Wniosek PKN Orlen do Komisji Europejskiej po wielomiesięcznych staraniach otrzymał warunkową zgodę na fuzję z Lotos SA, co było marzeniem polityków - nie tylko z PiS-u – o utworzeniu tzw narodowego czempiona. Lotos przez lata – szczególnie w okresie gdy jego prezesem był Paweł Olechnowicz –bronił się przed przejęciem przez konkurenta z Płocka, a prezes Olechnowicz zdołał wybudować jedna z najnowocześniejszych rafinerii w Europie, co istotnie zwiększyło wartość zarządzanej przez niego spółki. Pomimo silnej konkurencji na rynku dystrybucji paliw w kraju, dwa główne krajowe podmioty - Lotos i Orlen - skutecznie dawały sobie radę z międzynarodowymi koncernami takimi jak Shell czy BP.
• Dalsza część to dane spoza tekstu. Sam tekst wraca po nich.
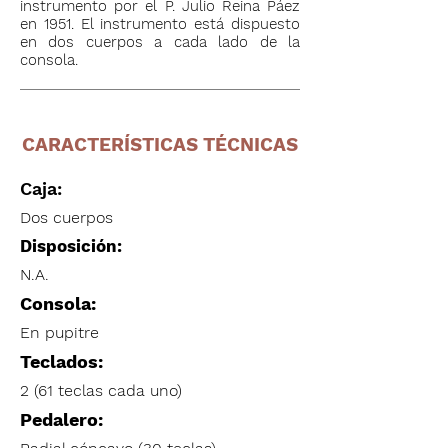
instrumento por el P. Julio Reina Páez
en 1951. El instrumento está dispuesto
en dos cuerpos a cada lado de la
consola.
CARACTERÍSTICAS TÉCNICAS
Caja:
Dos cuerpos
Disposición:
N.A.
Consola:
En pupitre
Teclados:
2 (61 teclas cada uno)
Pedalero: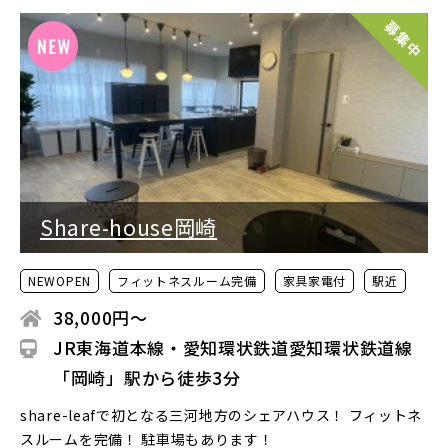
Share-house岡崎
NEWOPEN
フィットネスルーム完備
家具家電付
駅近
38,000円〜
JR東海道本線・愛知環状鉄道愛知環状鉄道線
「岡崎」駅から徒歩3分
share-leafで初となる三河地方のシェアハウス！ フィットネ
スルームを完備！ 駐車場もあります！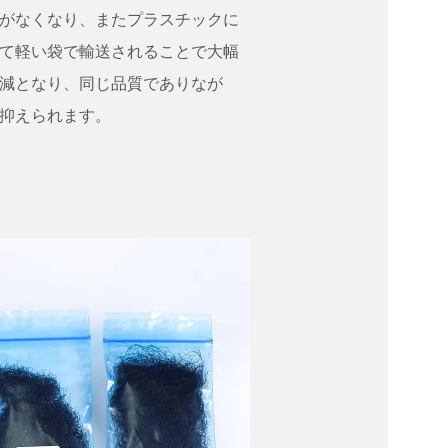
がなくなり、またプラスチックに
て軽い袋で輸送されることで大幅
減となり、同じ品質でありなが
抑えられます。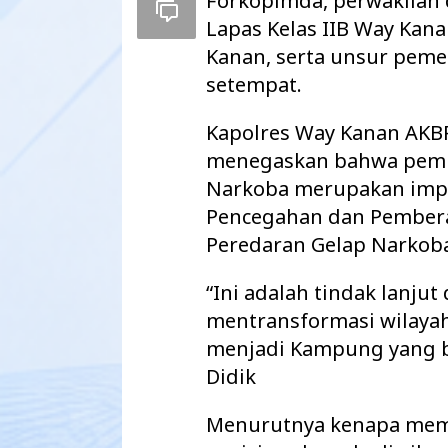
Forkopimda, perwakilan d
Lapas Kelas IIB Way Kan
Kanan, serta unsur peme
setempat.
Kapolres Way Kanan AKBP 
menegaskan bahwa pem
Narkoba merupakan impl
Pencegahan dan Pember
Peredaran Gelap Narkoba
“Ini adalah tindak lanjut
mentransformasi wilaya
menjadi Kampung yang be
Didik
Menurutnya kenapa memi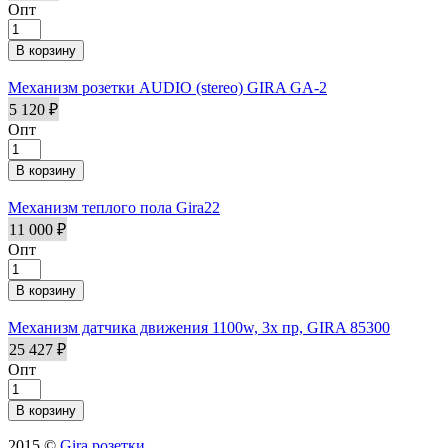
Опт
Механизм розетки AUDIO (stereo) GIRA GA-2
5 120 ₽
Опт
Механизм теплого пола Gira22
11 000 ₽
Опт
Механизм датчика движения 1100w, 3х пр, GIRA 85300
25 427 ₽
Опт
2015 ©
Gira розетки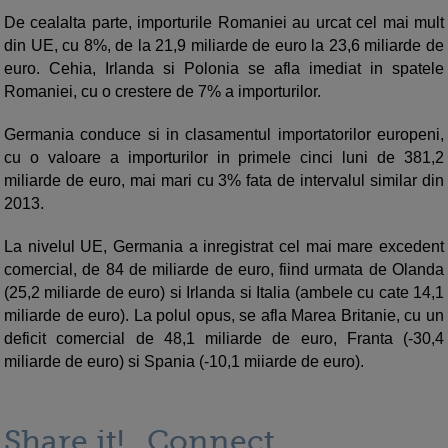
De cealalta parte, importurile Romaniei au urcat cel mai mult
din UE, cu 8%, de la 21,9 miliarde de euro la 23,6 miliarde de
euro. Cehia, Irlanda si Polonia se afla imediat in spatele
Romaniei, cu o crestere de 7% a importurilor.
Germania conduce si in clasamentul importatorilor europeni,
cu o valoare a importurilor in primele cinci luni de 381,2
miliarde de euro, mai mari cu 3% fata de intervalul similar din
2013.
La nivelul UE, Germania a inregistrat cel mai mare excedent
comercial, de 84 de miliarde de euro, fiind urmata de Olanda
(25,2 miliarde de euro) si Irlanda si Italia (ambele cu cate 14,1
miliarde de euro). La polul opus, se afla Marea Britanie, cu un
deficit comercial de 48,1 miliarde de euro, Franta (-30,4
miliarde de euro) si Spania (-10,1 miiarde de euro).
Share it!
Connect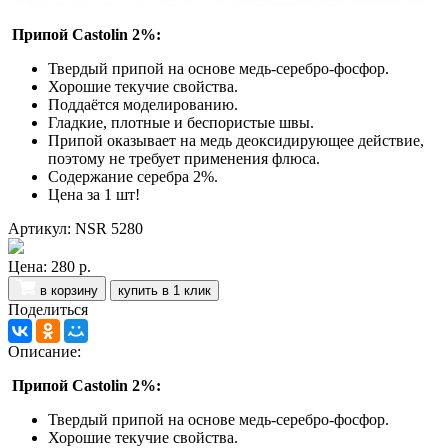
Припой Castolin 2%:
Твердый припой на основе медь-серебро-фосфор.
Хорошие текучие свойства.
Поддаётся моделированию.
Гладкие, плотные и беспористые швы.
Припой оказывает на медь деоксидирующее действие,
поэтому не требует применения флюса.
Содержание серебра 2%.
Цена за 1 шт!
Артикул: NSR 5280
Цена:
280 р.
в корзину
купить в 1 клик
Поделиться
Описание:
Припой Castolin 2%:
Твердый припой на основе медь-серебро-фосфор.
Хорошие текучие свойства.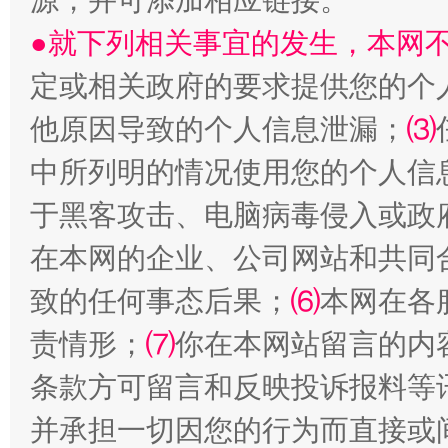
源，并可添加相应链接。
受贿1.44亿！段成刚被判无期
从幼儿
●就下列相关事宜的发生，本网
定或相关政府的要求提供您的个
他原因导致的个人信息泄漏；
⑶
中所列明的情况使用您的个人信
于黑客攻击、电脑病毒侵入或政
在本网的企业、公司网站和共同
全民健身五年计划来了！等你上场
致的任何事态后果；
⑹
本网在各
责情形；
⑺
你在本网站留言的内
条款方可留言和反映投诉报料等
并承担一切因您的行为而直接或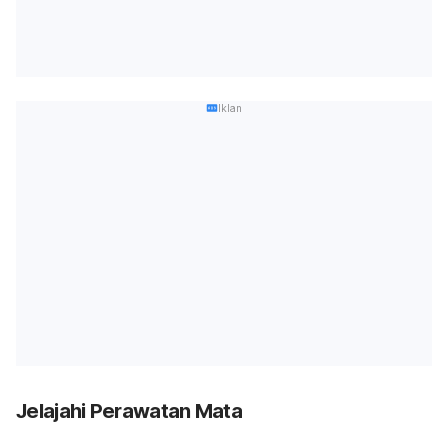
Iklan
Jelajahi Perawatan Mata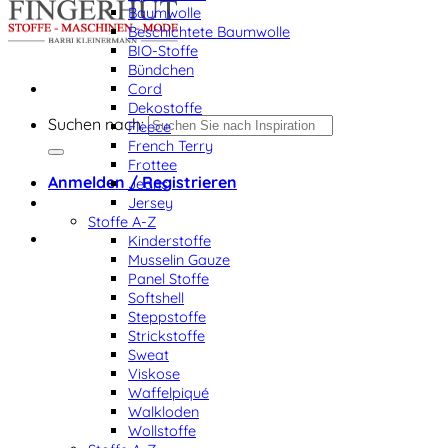
Baumwolle
Beschichtete Baumwolle
BIO-Stoffe
Bündchen
Cord
Dekostoffe
Suchen nach:
Fleece
French Terry
Frottee
Anmelden / Registrieren
Jeans
Jersey
Stoffe A-Z
Kinderstoffe
Musselin Gauze
Panel Stoffe
Softshell
Steppstoffe
Strickstoffe
Sweat
Viskose
Waffelpiqué
Walkloden
Wollstoffe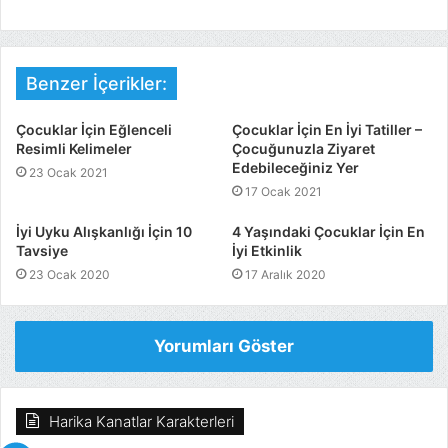
Benzer İçerikler:
Çocuklar İçin Eğlenceli
Çocuklar İçin En İyi Tatiller –
Resimli Kelimeler
Çocuğunuzla Ziyaret
Edebileceğiniz Yer
23 Ocak 2021
17 Ocak 2021
İyi Uyku Alışkanlığı İçin 10
4 Yaşındaki Çocuklar İçin En
Tavsiye
İyi Etkinlik
23 Ocak 2020
17 Aralık 2020
Yorumları Göster
Harika Kanatlar Karakterleri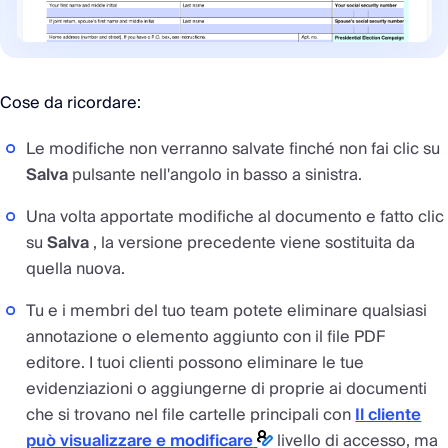
Cose da ricordare:
Le modifiche non verranno salvate finché non fai clic su
Salva
pulsante nell'angolo in basso a sinistra.
Una volta apportate modifiche al documento e fatto clic
su
Salva
, la versione precedente viene sostituita da
quella nuova.
Tu e i membri del tuo team potete eliminare qualsiasi
annotazione o elemento aggiunto con il file PDF
editore. I tuoi clienti possono eliminare le tue
evidenziazioni o aggiungerne di proprie ai documenti
che si trovano nel file cartelle principali con
Il cliente
può visualizzare e modificare
livello di accesso, ma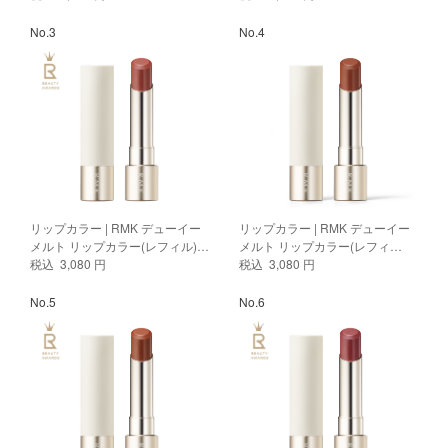
No.3
No.4
リップカラー | RMK デューイー
リップカラー | RMK デューイー
メルト リップカラー(レフィル)
メルト リップカラー(レフィ
10
税込 3,080 円
ル)11 スパイラル オブ ライフ
税込 3,080 円
No.5
No.6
Oficjalnie celem fuzji jest stworzenie silnej grupy produkcyjnej i dystrybucyjnej na terenie Polski, Litwy i Czech mogącej konkurować z zagranicznymi koncernami. Nieoficjalnie mówi się o pozyskaniu przez budżet dodatkowych środków na pokrycie rosnącego deficytu spowodowanego z jednej strony wzrostem transferów socjalnych przeznaczonych na umocnienie władzy PIS, a z drugiej wydatkami na tarcze antykryzysowe i wsparcie przedsiębiorców i rynku pracy w związku z pandemią Covid-19.
Polityczna decyzja o fuzji obu tych podmiotów potwierdzona obecnie warunkową zgodą Komisji kończy (?) stabilny układ na polskim rynku tak produkcji, jak i dystrybucji paliw. A warunki określone w decyzji Komisji Europejskie powodują, że marzenie o kolejnym „narodowym czempionie” należy raczej odłożyć do lamusa. Co bowiem oznacza warunkowa decyzja Komisji i jakie będą jej rezultaty (o ile Orlen spełni jej warunki w określonym czasie)?
Po pierwsze Orlen będzie musiał sprzedać 30 proc. udziałów w rafinerii Lotosu, najnowocześniejszej rafinerii w Europie.
Po drugie, musi tez sprzedać 80 proc. stacji paliwa Lotosu (co będzie oznaczać, że po fuzji udział Orlenu w detalicznej dystrybucji paliw pozostanie na zbliżonym do obecnego poziomie ok. 40 proc.). W sumie sprzeda 256 stacji typu CODO (będących jego własnością i prowadzonych przez ajentów – red.) i 133 stacje typu DOFO (należące do ajentów i działające w ramach franczyzy red.), w czym 20 stacji w MOP-ach przy szybkich trasach.